Details of the agreement have not been released and some elements may only be finalized when the final text is signed next year by the heads of the five states: Russia, Kazakhstan, Turkmenistan, Iran and Azerbaijan.
“We have found solutions to all the remaining open, key issues related to the preparation of the draft Convention on the legal status of the Caspian Sea,” Russian Foreign Minister Sergey Lavrov said after a meeting with his Caspian counterparts in Moscow on December 5. “The text of the document is, in fact, ready.”
A compromise by Turkmenistan over how its maritime border with Azerbaijan is determined appears to be the breakthrough that made finalization of the pact possible.
Under the compromise, Ashgabat reportedly would drop its claim to part of Azerbaijan's Azeri-Chirag-Guneshli oil field, and would also likely lead to talks over other disputed assets like Kapaz/Sardar, an oil and gas field located midway between Azerbaijan and Turkmenistan and claimed by both. “In the coming months the two countries will also start discussing joint oil and gas projects and perhaps some form of production sharing agreement regarding the Kapaz/Sardar field,” said Efgan Nifti, director of the Washington-based Caspian Policy Center.
The agreement also appears to remove the ability of Russia or Iran to block the development of a pipeline to transit Turkmen gas across the Caspian to Azerbaijan and possibly on to Europe.
Azerbaijani Deputy Foreign Minister Khalaf Khalafov said the deal that has been reached stipulates that pipeline projects only need to be approved by the countries whose waters the pipeline would traverse.
“At least on the legal level, no one can now object if Azerbaijan and Turkmenistan decide to build a pipeline,” Nifti said.
It's not clear what might have led Russia, which has for years strenuously opposed the construction of a pipeline across the Caspian, to make this concession.

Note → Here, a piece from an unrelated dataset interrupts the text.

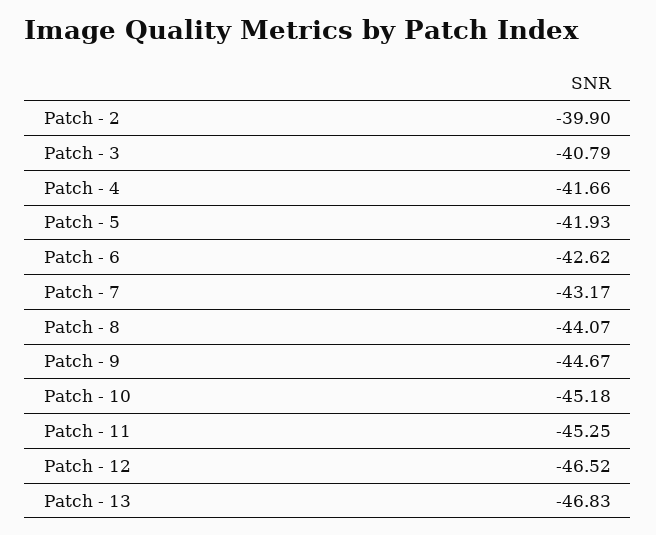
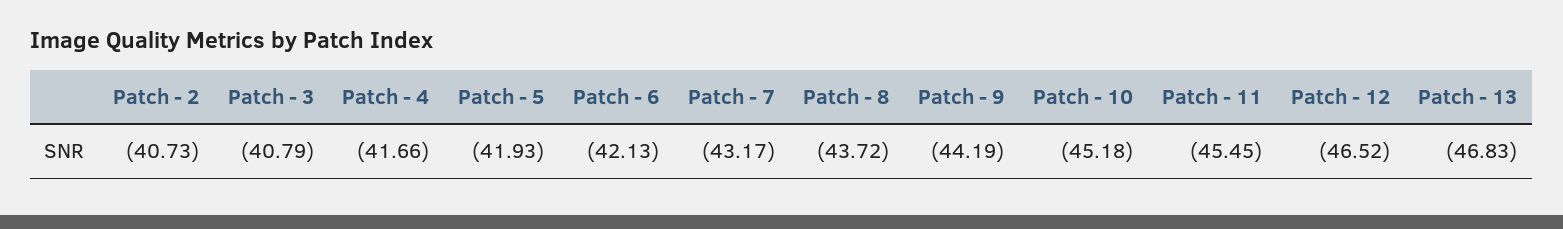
Patch - 2: -39.9 -> -40.73
Patch - 6: -42.62 -> -42.13
Patch - 8: -44.07 -> -43.72
Patch - 9: -44.67 -> -44.19
Patch - 11: -45.25 -> -45.45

Russian officials have not publicly addressed the issue. Alexander Knyazev, a pro-Kremlin analyst, told the newspaper Nezavisimaya Gazeta that Russia could resort to old-fashioned saber-rattling techniques to disrupt the construction of any pipeline that Moscow opposed.
“The issue [of a pipeline] isn't eliminated, but if the project is realized, conflict could take place, most likely, in less civilized forms,” Knyazev said. “And in that case, the Russian Caspian Flotilla, which de facto dominates the sea, does not require the agreement of other countries.”
Proposals for a pipeline to carry Turkmen gas to Europe are nothing new. Such plans first surfaced in the late 1990s, when the European Union starting seeking to open a "Southern Gas Corridor" (SGC) as a means of lessening European dependence on Russian gas.
Backed by a consortium of Bechtel, Shell and GE plans for a "Trans Caspian Pipeline" (TCP) progressed as far as Turkey signing a deal in 1999 for state gas importer Botas to take 16 billion cubic meters per year of Turkmen gas. But those plans were shelved after the discovery of Azerbaijan's Shah Deniz gas field led Baku to develop its own reserves instead.
Interest in Turkmen gas surfaced again in 2009, during negotiations over the Nabucco pipeline project, which was backed by the EU under its SGC ambitions. Ultimately, Turkmenistan and Azerbaijan never came to an agreement.
Eventually Nabucco, too, was shelved and Baku opted to develop its own pipeline routes: the Trans-Anatolian Pipeline (TANAP) across Turkey, and the Trans-Adriatic Pipeline (TAP) through Greece and across the Adriatic to Italy.
Under current arrangements, TANAP will carry 16 billion cubic meters of gas per year from Azerbaijan's Shah Deniz field, of which 6 billion cubic meters will go to Turkey and the remaining 10 billion to Italy via TAP. That leaves some spare capacity in the pipelines: 15 bcm/year for TANAP and 10 bcm/yr for TAP. Both pipelines could, under their current legal frameworks, accept Turkmen gas.
Any moves to develop a pipeline to feed Turkmen gas into TANAP and on to Europe would be sure to receive the full support of the EU.
However much has changed since the various trans Caspian proposals were first mooted.
"Declining gas demand across Europe, new interconnector construction in the Balkans and rising liquid natural gas capacity have reduced prices and increased competition. The landscape is very different from that when TCP was first envisaged,” said William Powell, editor in chief of Natural Gas World.
In short, Turkmen gas would face strong competition for customers in what is currently a declining market dominated by Russia's Gazprom.
In addition, because TAP is being developed under EU rules that require the pipeline to be open to any suppliers, Gazprom could fill any extra capacity, thus leaving Turkmen gas with no route to European markets. Even if European gas markets eventually recover, Turkmen gas would still be more likely to be sold, in fact, in Azerbaijan. "Azerbaijan has committed so much gas for exports that it can't keep pace with domestic demand,” said John Roberts, an independent consultant specializing in Caspian energy issues.
“And with the next big investment in Azeri upstream not likely for another eight to 10 years, the only source available is Turkmen,” Roberts said.